• Work item:
Each line from the one containing "895 149 85.97" to the end of the listing below should be output exactly; no other line is wanted.

• Material shown:
▼

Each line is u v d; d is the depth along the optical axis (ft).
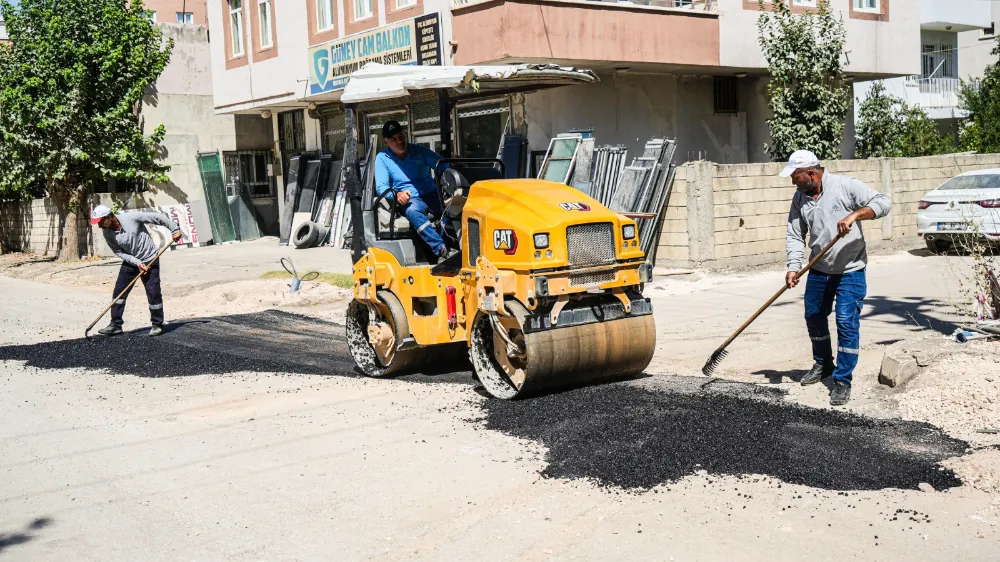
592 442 20.11
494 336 24.56
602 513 16.53
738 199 50.83
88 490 19.26
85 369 32.53
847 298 22.38
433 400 25.22
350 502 17.75
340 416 24.08
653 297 43.04
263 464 20.42
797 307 38.47
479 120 63.67
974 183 54.90
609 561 14.61
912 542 14.79
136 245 38.50
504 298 23.63
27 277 70.28
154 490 19.06
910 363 23.11
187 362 32.71
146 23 80.28
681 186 49.70
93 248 80.74
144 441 22.79
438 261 27.68
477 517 16.67
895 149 85.97
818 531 15.34
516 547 15.33
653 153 50.08
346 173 29.78
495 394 24.70
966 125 90.07
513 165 61.82
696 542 15.12
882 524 15.51
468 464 19.57
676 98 68.13
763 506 16.46
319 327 40.04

▲

• Task result:
895 149 85.97
818 531 15.34
516 547 15.33
653 153 50.08
346 173 29.78
495 394 24.70
966 125 90.07
513 165 61.82
696 542 15.12
882 524 15.51
468 464 19.57
676 98 68.13
763 506 16.46
319 327 40.04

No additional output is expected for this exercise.